5. Can you see what is the limitation of using simply accuracy ?

Precision reflects the repartition of the data, in the case of an unbalanced dataset, if we predicted always the same value we would get a good score even though our classifier is a constant.

### K-fold validation

The other, more robust approach we saw in class is k fold validation, which consists in using *k-1* fold for training and 1 fold for testing. We then compute an average/median of the performance metrics over all experiments.

1. Create a function `k_fold_train_test` that will first shuffle an input matrix and then divide into k-fold with the number of folds specified as input.

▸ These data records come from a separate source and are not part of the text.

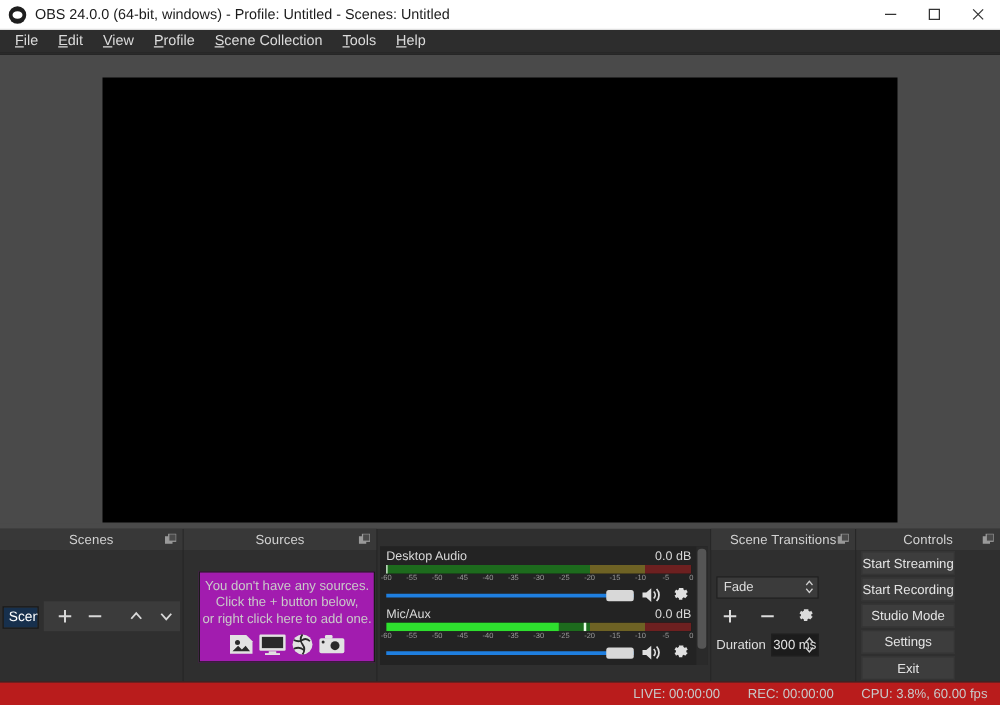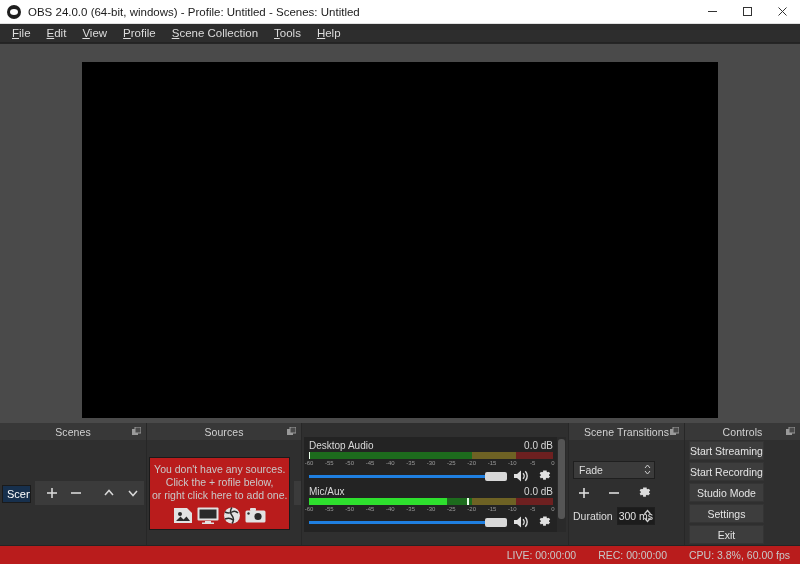--- a/index.html
+++ b/index.html
@@ -85,21 +85,21 @@
   }
   .tbtn {
     width: 22px; height: 20px; display: flex; align-items: center; justify-content: center;
     color: #d8d8d8;
   }
   .tbsep { width: 7px; }
 
   
   .dock-sources { width: 155px; flex: 0 0 155px; }
   .srcbox {
-    flex: 1 1 auto; background: #b91c1c; border: 1px solid #1a1a1a; margin: 2px 2px 0 2px;
+    flex: 1 1 auto; background: #a21caf; border: 1px solid #1a1a1a; margin: 2px 2px 0 12px;
     display: flex; flex-direction: column; align-items: center; justify-content: center;
     padding: 5px 2px;
   }
   .srcbox p { font-size: 10.5px; color: #c9c9c9; line-height: 13px; text-align: center; white-space: nowrap; }
   .srcicons { display: flex; gap: 4px; margin-top: 5px; align-items: center; }
   .srcicons svg { display: block; }
 
   
   .dock-mixer { flex: 1 1 auto; min-width: 0; }
   .mixerbody { flex: 1 1 auto; background: #232323; margin: 2px 2px 2px 2px; display: flex; min-height: 0; }
@@ -246,21 +246,21 @@
       <div class="dockhead">
         <span class="dt">Sources</span>
         <svg class="floaticon" viewBox="0 0 9 9">
             <rect x="0" y="2" width="6" height="6" fill="#9a9a9a"></rect>
             <rect x="3" y="0" width="6" height="6" fill="#4a4a4a" stroke="#9a9a9a" stroke-width="1"></rect>
           </svg>
       </div>
       <div class="dockbody">
         <div class="srcbox">
           <p>You don't have any sources.</p>
-          <p>Click the + rofile below,</p>
+          <p>Click the + button below,</p>
           <p>or right click here to add one.</p>
           <div class="srcicons">
             <svg width="20" height="17" viewBox="0 0 20 17">
                 <path d="M1 1 h13 l5 5 v10 h-18 z" fill="#e2e2e2"></path>
                 <circle cx="7" cy="7" r="2" fill="#2a2a2a"></circle>
                 <path d="M3 14 l4.5-4.5 3 3 3-3 3.5 4.5 z" fill="#2a2a2a"></path>
               </svg>
             <svg width="22" height="17" viewBox="0 0 22 17">
                 <rect x="0.5" y="0.5" width="21" height="13" rx="1" fill="#e2e2e2"></rect>
                 <rect x="2.5" y="2.5" width="17" height="9" fill="#2a2a2a"></rect>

2. Use the k-fold algorithm to compute the average accuracy and recall the k folds. The algorithm will:
    - Iterate over the k folds
    - Train the model on the k-1 models
    - Evaluate the performance on the 1 remaining fold and store it
    - Compute the average/median performance

3. What problem do you see with this approach ?

## Using sklearn
Sklearn is THE usual library for machine learning (but not so much deep learning), which comes with built-in methods (and many more) for training and performance evaluation.

1. Import different performance evaluation metrics by reading the documentation [here](https://scikit-learn.org/stable/modules/model_evaluation.html). (it's too long a read for a lab, but it's definitely an interesting read). Compare the `balanced_accuracy` and `accuracy` to our previous implementation (see [here](https://scikit-learn.org/stable/modules/model_evaluation.html#balanced-accuracy-score) for more). Compute the scores on `y` for the random classifier we implemented.

2. Plenty of functions are available to split the dataset into train and test (see [here](https://scikit-learn.org/stable/modules/classes.html#module-sklearn.model_selection) for the complete list). Split `X` and `y` into train and test using the function `sklearn.model_selection.train_test_split`. What is the role of the `stratify` variable ? What problem does it solve ?

3. Use the function `sklearn.model_selection.KFold` to get the proper indexes and perform cross validation on the random classifier using `balanced_accuracy`.

# Conclusion and further works
What do you think could be the use of this random classifier for the rest of our work on the titanic dataset ?


**Highly advised bonus** (you will be able to use it during the exam): 
Create a Python module `utils.py` with the different functions and tools we coded today. We will re-use it throughout the rest of the labs.